Usually friends ask friends for advice, on everything from a new pair of jeans to the choice of a prospective husband.
And while the whole world knows that Israel and the U.S. have been best buddies since the start (1948 to be specific), Israel rarely did any 'soul searching' with its ally.
There were no questions like: 'do my settlements make my country look fat?' or 'have you told anyone else about my nuclear program?' or 'Do you think I'm being too mean to my foes, the Palestinians.'
Somehow, the "friendship" was based on vested interests, rather than genuine respect for the differences in each other's opinions.
And because Israel rarely asks hard questions of its American friend, its American friend -conveniently- never had to answer to hard questions to begin with. Not much has changed, except that this time, Obama is giving his advice, without any precursors from the Israelis.

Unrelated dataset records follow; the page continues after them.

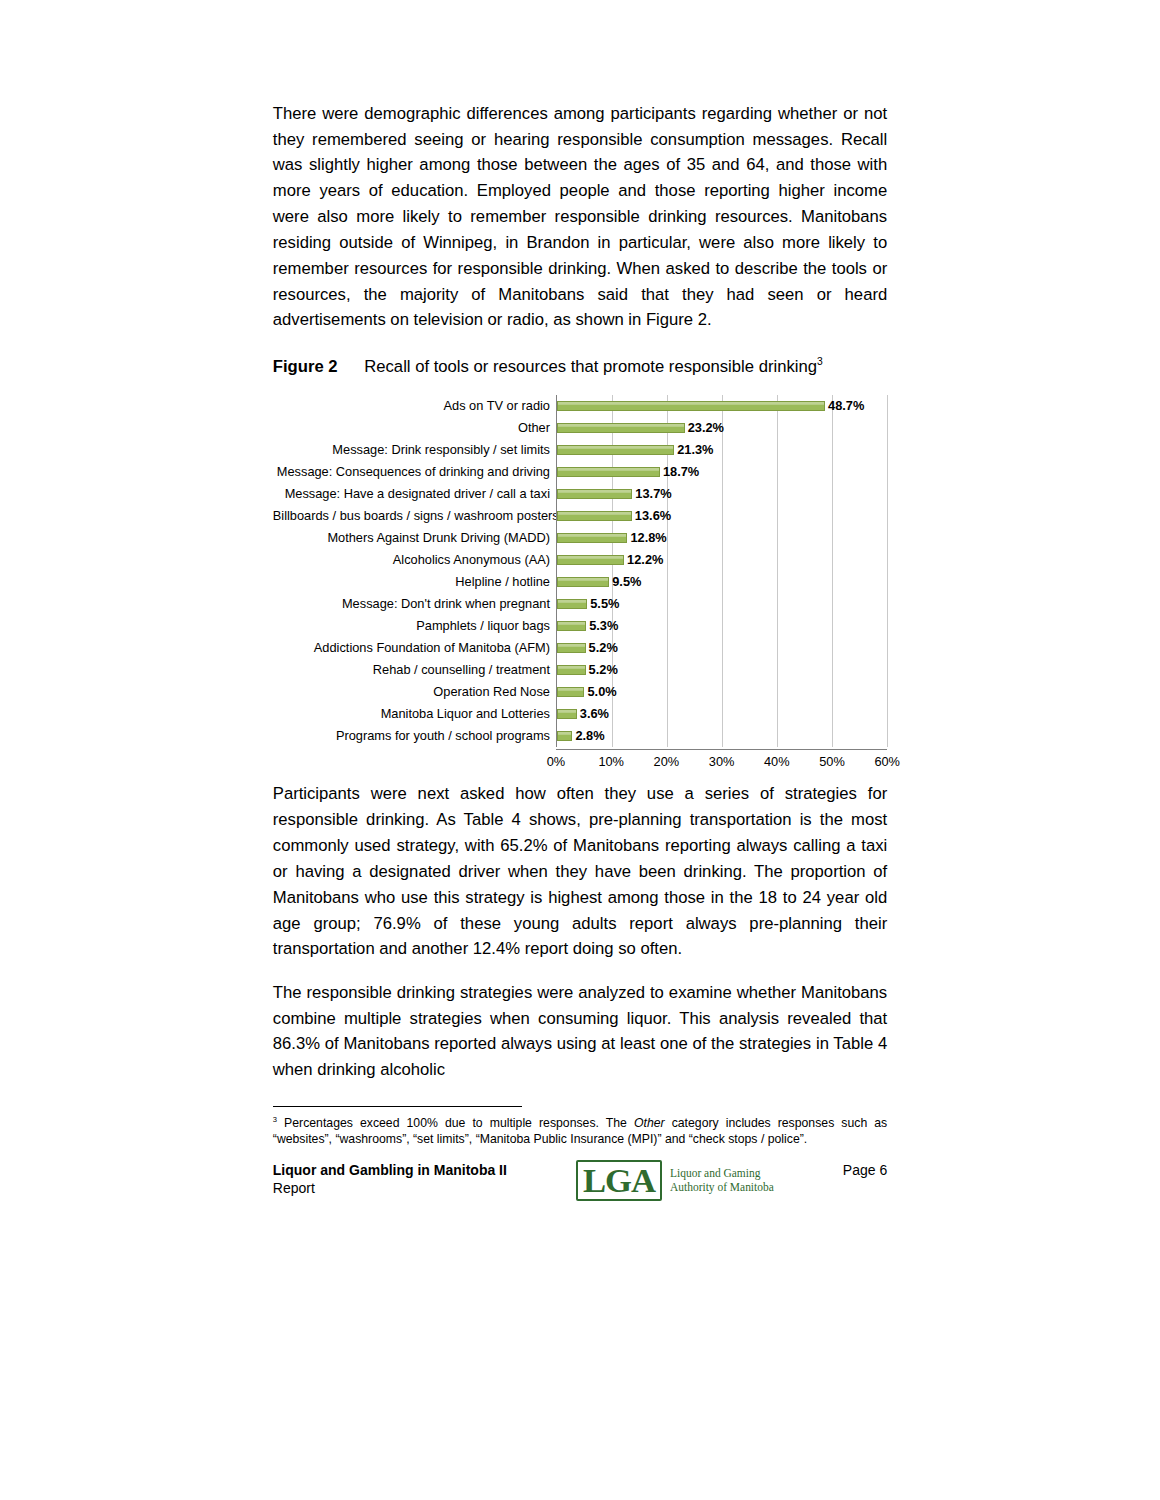There were demographic differences among participants regarding whether or not they remembered seeing or hearing responsible consumption messages. Recall was slightly higher among those between the ages of 35 and 64, and those with more years of education. Employed people and those reporting higher income were also more likely to remember responsible drinking resources. Manitobans residing outside of Winnipeg, in Brandon in particular, were also more likely to remember resources for responsible drinking. When asked to describe the tools or resources, the majority of Manitobans said that they had seen or heard advertisements on television or radio, as shown in Figure 2.
Figure 2 Recall of tools or resources that promote responsible drinking3
Ads on TV or radio
Other
Message: Drink responsibly / set limits
Message: Consequences of drinking and driving
Message: Have a designated driver / call a taxi
Billboards / bus boards / signs / washroom posters
Mothers Against Drunk Driving (MADD)
Alcoholics Anonymous (AA)
Helpline / hotline
Message: Don't drink when pregnant
Pamphlets / liquor bags
Addictions Foundation of Manitoba (AFM)
Rehab / counselling / treatment
Operation Red Nose
Manitoba Liquor and Lotteries
Programs for youth / school programs
48.7%
23.2%
21.3%
18.7%
13.7%
13.6%
12.8%
12.2%
9.5%
5.5%
5.3%
5.2%
5.2%
5.0%
3.6%
2.8%
0% 10% 20% 30% 40% 50% 60%
Participants were next asked how often they use a series of strategies for responsible drinking. As Table 4 shows, pre-planning transportation is the most commonly used strategy, with 65.2% of Manitobans reporting always calling a taxi or having a designated driver when they have been drinking. The proportion of Manitobans who use this strategy is highest among those in the 18 to 24 year old age group; 76.9% of these young adults report always pre-planning their transportation and another 12.4% report doing so often.
The responsible drinking strategies were analyzed to examine whether Manitobans combine multiple strategies when consuming liquor. This analysis revealed that 86.3% of Manitobans reported always using at least one of the strategies in Table 4 when drinking alcoholic
3 Percentages exceed 100% due to multiple responses. The Other category includes responses such as “websites”, “washrooms”, “set limits”, “Manitoba Public Insurance (MPI)” and “check stops / police”.
Liquor and Gambling in Manitoba II
Report
LGA
Liquor and Gaming
Authority of Manitoba
Page 6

He told NPR News, that he is going to be "honest" with Israel, because that is what friends do. It's about time the U.S. showed Israel some tough love, even if that means Israel decides it wants out of the dysfunctional friendship.
Update (June 3, 2009): So I was watching a report on Al Jazeera last night with my parents, on Obama planning to be "tough" with the Israeli administration, especially on the issue of settlement expansion in occupied Palestinian territories, and then my mom snickered: "ha, he obviously doesn't know how the game works".
She may be right. A lot of American leaders start their careers promising to be different than their predecessors on such "controversial" issues as the Palestinian-Israeli conflict, but slowly drown in the realities that follow, the the subsequent low popularity ratings that ensue. Because expressing tough love to your dear friends, will only be reciprocated by a backlash from your friend's ultra conservative backers.
Time will only tell, I guess, if Obama can put up with the headache of AIPAC and the like.